Desired Segment Size:

This field allows you to specify what your desired maximum segment size will be when processing text. Use the default value of zero to refrain from segmenting text. Your text files will be smartly parsed so that segments are as equally close to your desired target size as is possible.

This option may also be thought of as a word count normalization tool, as well as a word count upper boundary limitation. This feature is of great use when the files that you would like to process are of varying word counts. The Meaning Extraction Method is optimal when word counts across observations is relatively homogenous. When using this option, no segments will exceed the limit that you place in this field. For example, a target segmentation size of 150 will parse files in such a manner:

An 80-word observation remains at 80 words.
A 300-word observation becomes 2 150-word segments.
A 500-word observation becomes 4 segments, each containing approximately 125 words.

Note: If any observation becomes segmented, its segments will never fall below 50% of the limits specified by this option.
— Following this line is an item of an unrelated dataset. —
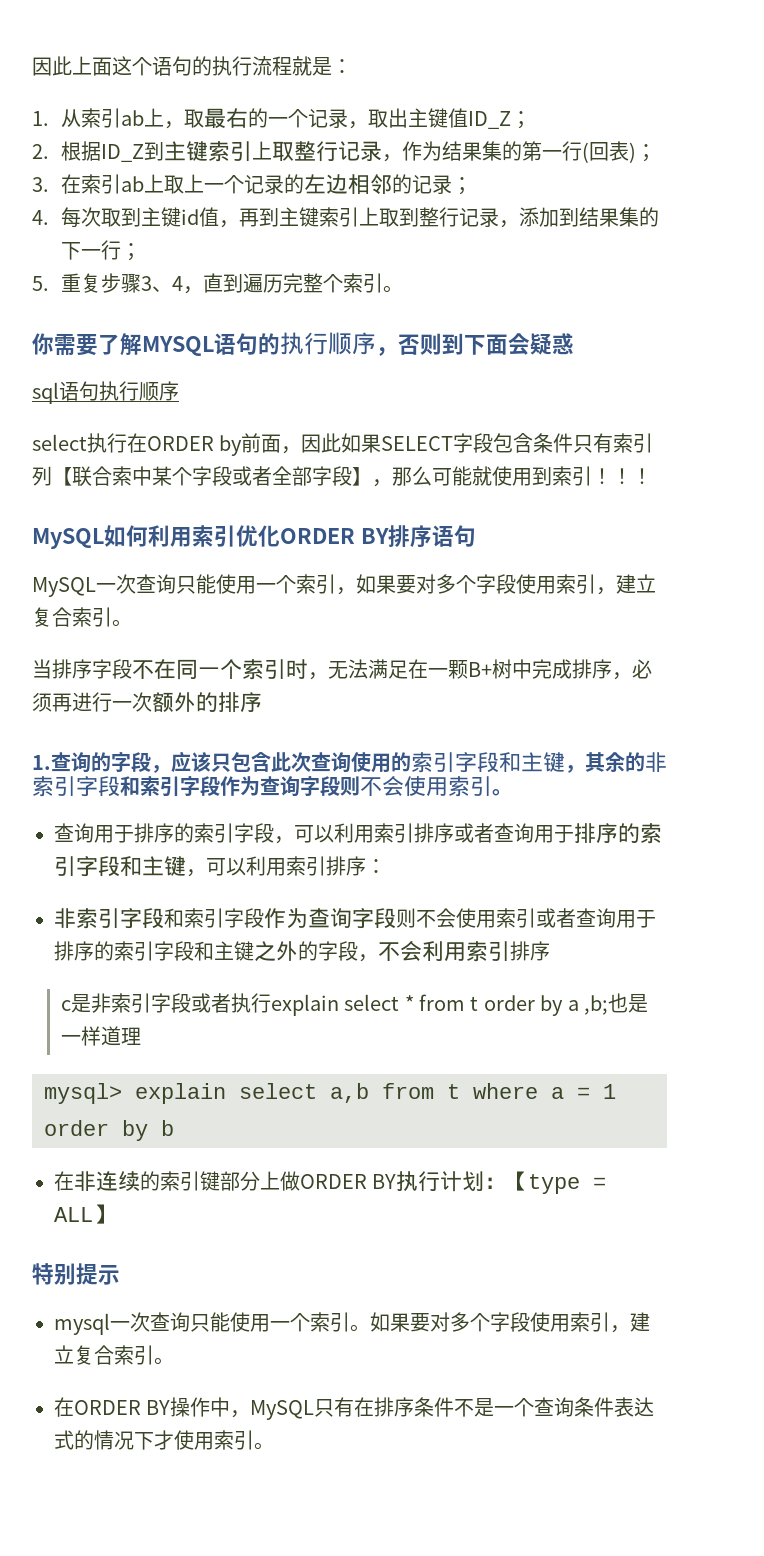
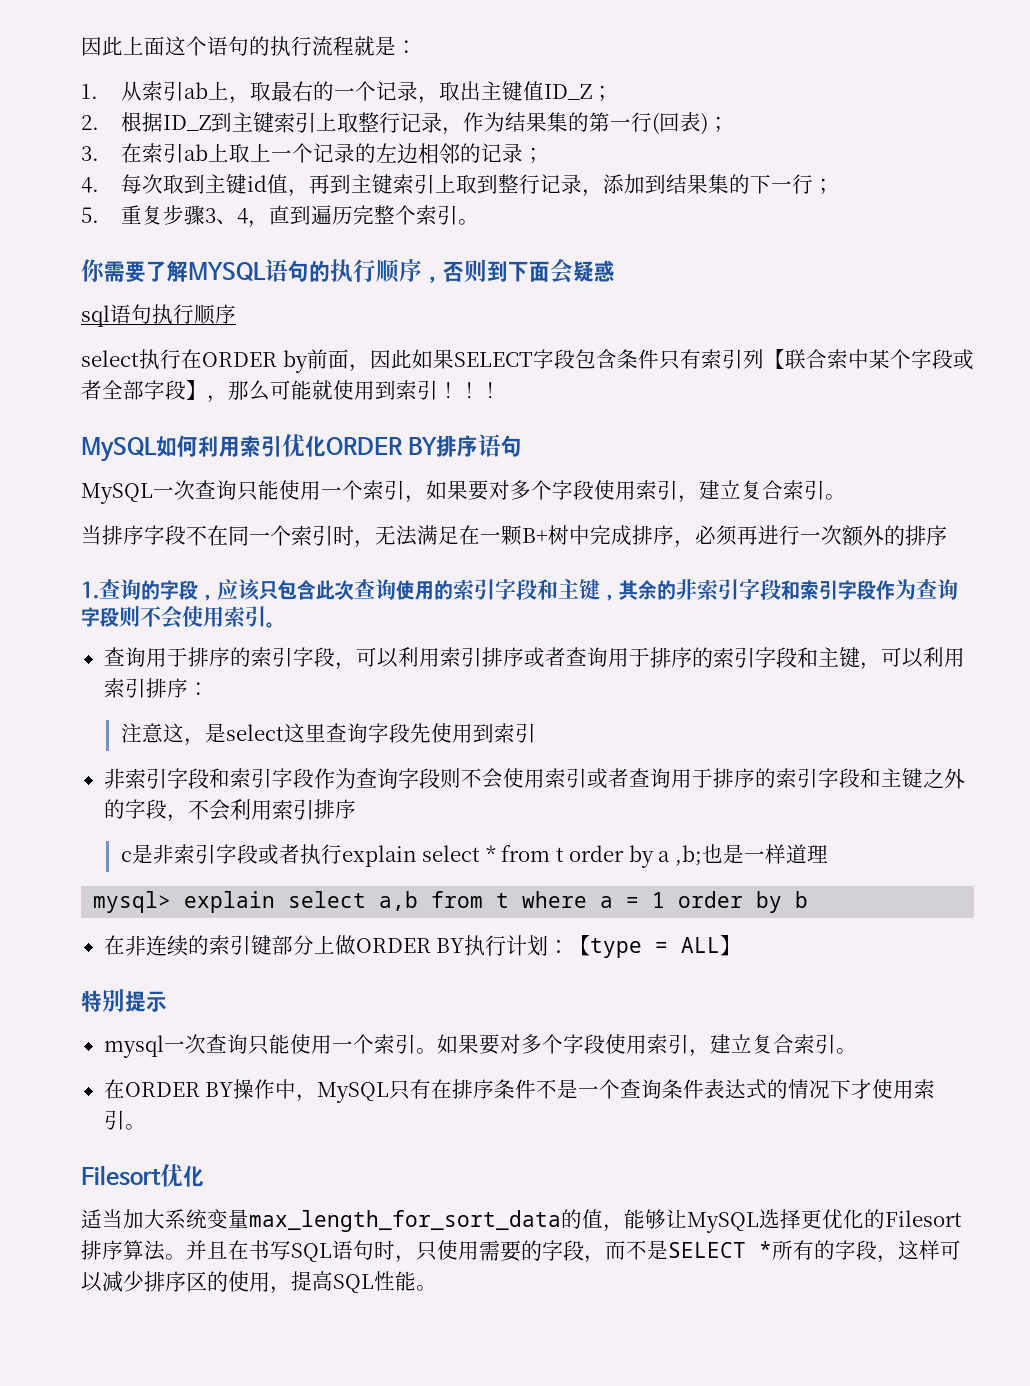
(386, 866) none -> [120,723,536,746] // 注意这，是select这里查询字段先使用到索引
(274, 1446) none -> [81,1164,204,1187] [81,1209,962,1233] [81,1240,961,1263] [81,1271,437,1294] // Filesort优化 // 适当加大系统变量max_length_for_sort_data的值，能够让MySQL选择更优化的Filesort排序算法。并且在书写SQL语句时，只使用需要的字段，而不是SELECT *所有的字段，这样可以减少排序区的使用，提高SQL性能。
Observations that already fall below the target segmentation specified by the user will remain unsegmented at their original word count.

Think of engaging in the meaning extraction method as a bit like tuning an oscilloscope. You have two knobs that you are trying to tweak to find the “best” possible theme solution. You will want to tune your “wave amplitude” knob (i.e., the segment size / word count normalization) and then try to find the right “wave frequency” (i.e., various PCA solutions). Turn your “amplitude” knob to a good spot, then try adjusting the frequency. If you are getting a “noisy” signal, then try changing the amplitude, then adjust your frequency some more.

Segment Text with Regular Expression:

This allows you to enter a regular expression that will be used to determine where to segment texts. For example, if you want to split your text files by paragraph, you might use the regular expression rn for newline splits. This option is also useful for building semantic network data, be it at the paragraph level (\r\n), sentence level, etc. Every time a match is found in with your expression, a split will be placed in that location. Also useful for other topic modeling methods, such as LDA, if you are looking for a specific level of analysis.